Sonia Anand recognized with HRF Diversity & Equity in Research Award
Sonia Anand has been awarded the Health Research Foundation’s (HRF) Diversity & Equity in Research Award, a recognition she says she is honoured to receive.
The award is distributed annually by the Health Research Foundation of Innovative Medicines Canada to honour individuals who have significantly advanced diversity, equity, inclusion, and accessibility in health research. It was presented to Anand at the HRF Awards Reception in Toronto on Nov. 19, 2024.
“I am honoured and humbled to receive this award. I want to thank McMaster University for nominating me, and for their continued support of my research,” says Anand, a professor with the Department of Medicine and Department of Health Research Methods, Evidence and Impact.
“Continued efforts are needed to ensure participants recruited into research studies in Canada, be they observational studies or clinical trials, represent our country’s incredible ethnic diversity. By doing so we will decrease the health equity gaps, improve quality and quantity of life, and reduce the health care system burden and costs we face today.”
Anand is the associate vice-president of Global Health, director of the Chanchlani Research Centre, and a senior scientist at the Population Health Research Institute. She holds a Canada Research Chair in Ethnic Diversity and Cardiovascular Disease and the Heart and Stroke Foundation of Ontario/Michael G. DeGroote Chair in Population Health Research.
Anand’s accomplishments have significantly advanced equitable access to research and care across Canada and beyond, removing economic, social and other barriers. Her research prioritizes women’s cardiovascular health, identifies health risk factors in diverse ethnic groups and develops new therapies that benefit high-risk vascular patients globally.
“Throughout her career, Dr. Anand has advocated for equity, diversity and inclusion through her research and leadership roles, breaking new ground and old barriers,” says Paul O’Byrne, dean and vice-president of the Faculty of Health Sciences. “Dr. Anand has gained a global reputation for her work and is exceedingly deserving of this important recognition.”

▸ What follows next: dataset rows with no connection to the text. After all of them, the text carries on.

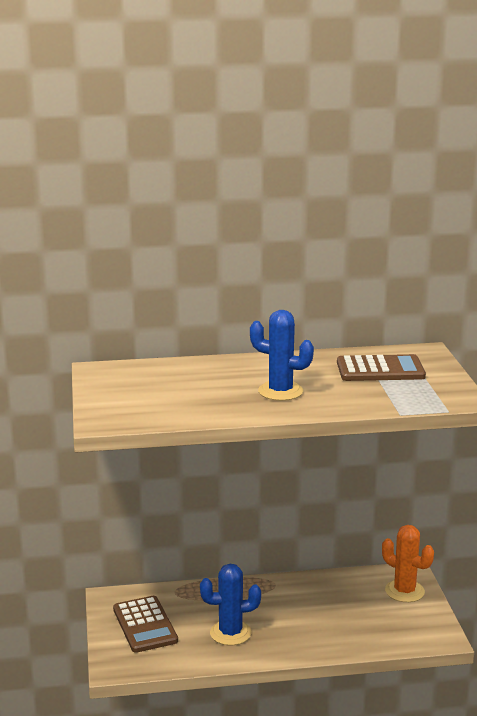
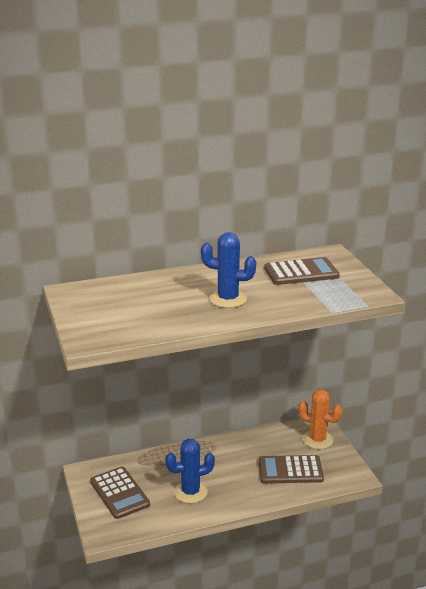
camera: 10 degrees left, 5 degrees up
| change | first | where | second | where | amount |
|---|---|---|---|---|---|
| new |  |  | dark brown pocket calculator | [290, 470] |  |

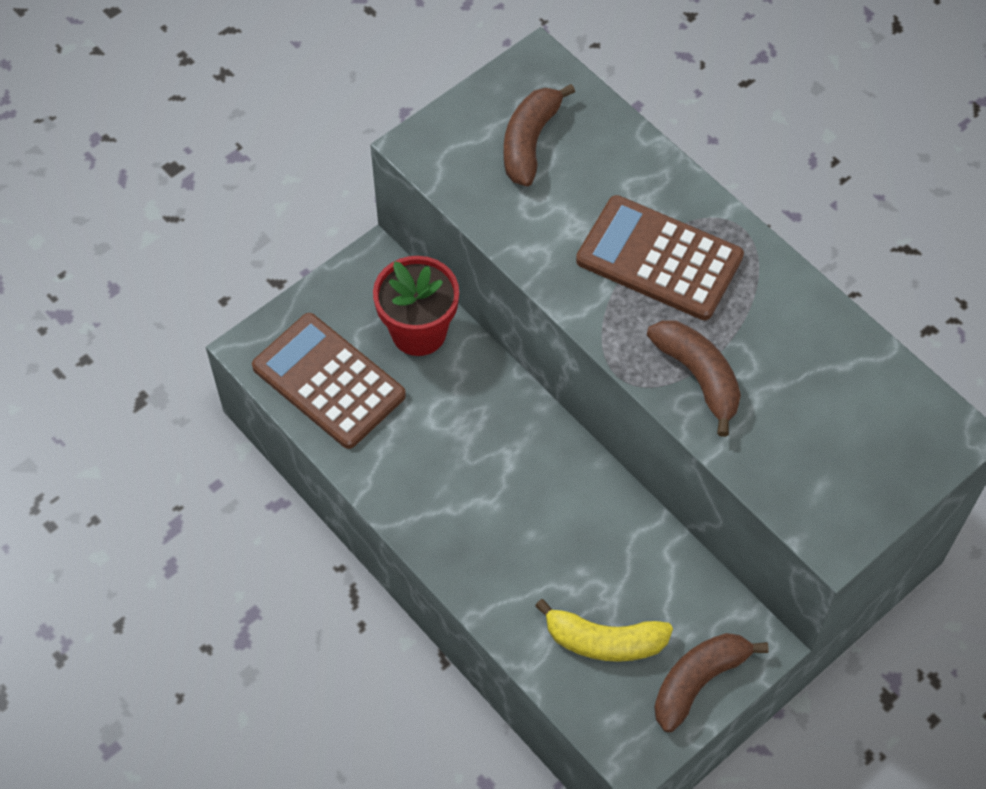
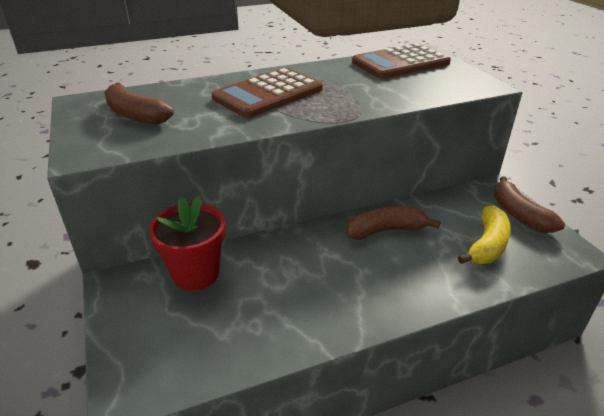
camera: 70 degrees left, 25 degrees down
| change | first | where | second | where | amount |
|---|---|---|---|---|---|
| shifted | dark brown toy banana | [698, 377] |  | [386, 230] |  |
| shifted | dark brown pocket calculator | [329, 381] |  | [400, 62] |  |

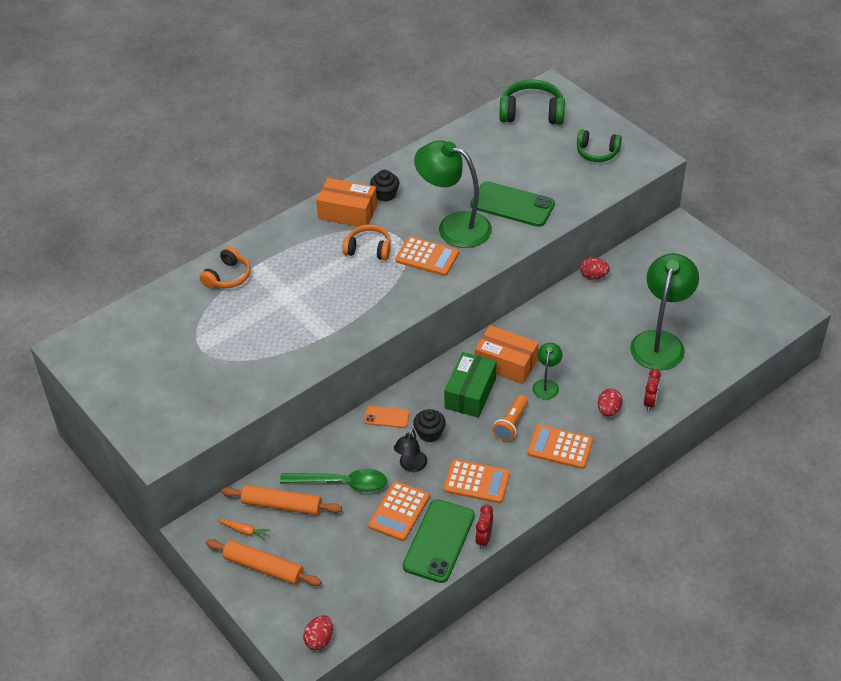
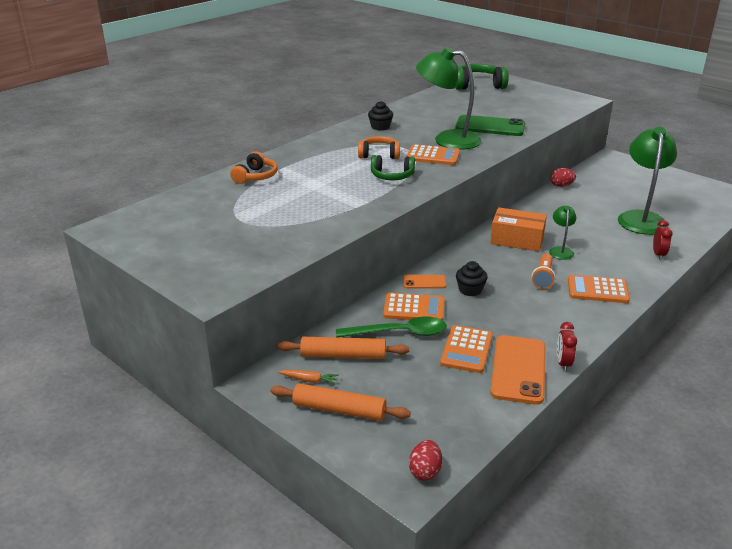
camera: 10 degrees left, 15 degrees down
| change | first | where | second | where | amount |
|---|---|---|---|---|---|
| shifted | leaf-green headphones | [597, 152] |  | [392, 176] |  |
| shifted | orange pocket calculator | [476, 482] |  | [414, 308] |  |
| repainted | leaf-green mobile phone | [439, 541] | orange mobile phone | [518, 369] |  |
| gone | orange package | [347, 212] |  |  |  |
| gone | jet-black desk lamp | [411, 466] |  |  |  |
| gone | leaf-green package | [470, 393] |  |  |  |
| gone | red toy egg | [608, 410] |  |  |  |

Anand has collaborated extensively with First Nations communities over her career, including a study she led involving families living on the Six Nations of the Grand River reserve. She has conducted more than five epidemiologic studies and randomized trials with them, culminating in a First Nations cohort comprised of eight communities and 1,300 participants.
She is also active in the South Asian community. In 2012, she received the Queen’s Diamond Jubilee Award, in 2020 she received the Lifetime Achievement Award for Diabetes from the U.K.-based South Asian Health Foundation, and in June 2022 she received the Hindu Federation OverAchiever Award, recognizing her work in the South Asian community to improve heart health.
Anand’s work focused on health equity and cardiovascular disease has formed the basis of her recognition in 2019 as a Fellow to the Canadian Academy of Health Sciences, in 2022 as a Fellow of the Royal Society of Canada, and in 2023, Anand received the YWCA Women of Distinction Award for Hamilton.